Não vale a pena recordar os casos do passado, até porque todos temos memória do momento trágico em que a então ministra da Saúde, Marta Temido, se demitiu no final de agosto de 2022, após 1414 dias à frente da Saúde. Os últimos meses tinham sido de rutura do SNS, especialmente na Obstetrícia. Temido demitiu-se horas depois de ter sido noticiada a morte de uma grávida que estava a ser transferida por falta de vagas no Hospital de Santa Maria, em Lisboa.
Curioso que, na altura, no seu comentário habitual na CNN, Sebastião Bugalho considerou que “é impossível a política de saúde continuar quando o SNS está como está”. Mas continua. E hoje, Temido e Bugalho vão encontrar-se frente a frente na disputa das eleições europeias de 9 de junho, alinhando tanto pelo PS, como pela Aliança Democrática (AD), partidos estes que muitas responsabilidades têm na ineficiência do SNS nos últimos anos. É certo que nem Marta Temido está de volta, nem Sebastião Bugalho será chamado a discutir o estado atual da Saúde em Portugal, mas nenhum político pode ter má memória dos acontecimentos.

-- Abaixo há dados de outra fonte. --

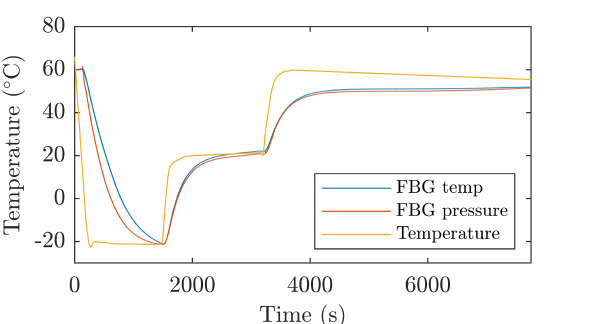
Figure 5. Temperature measurement using temperature FBG T and pressure FBG P Bragg grating in the temperature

O diagnóstico da doença crónica do SNS está feito e todos o conhecem. Mas estamos a chegar ao verão e não há um plano, repito. De um ano para o outro, nada se aprende, nada se transmite, nada melhora?
Nesta edição do DN, a presidente da Federação Nacional dos Médicos, retrata um cenário de incerteza e de grande espectativa para os utentes e profissionais do Sistema de Saúde pago pelos contribuintes.
“Em maio, as grávidas continuam a andar de um lado para o outro, fazendo quilómetros, ou, em última análise, são enviadas para o setor privado, o que não foi sequer uma opção delas. Se é assim agora, em junho, já com as férias programadas, ainda vão faltar mais médicos e prevê-se cenário pior.” Joana Bordalo e Sá não tem dúvidas: “A resposta que for dada será da inteira responsabilidade do novo Executivo e da ministra Ana Paula Martins”. O que pesa também nas costas da task-force liderada pelo médico Eurico Castro Alves, a quem a ministra entregou a difícil missão de desenhar o Plano de Verão.
Mas a questão do SNS é tão mais profunda que, se não houver investimento público na melhoria das condições de trabalho e de valorização das carreiras de todos os profissionais de Saúde, os utentes irão pagar uma fatura ainda mais pesada, quando está em risco a vida de pessoas.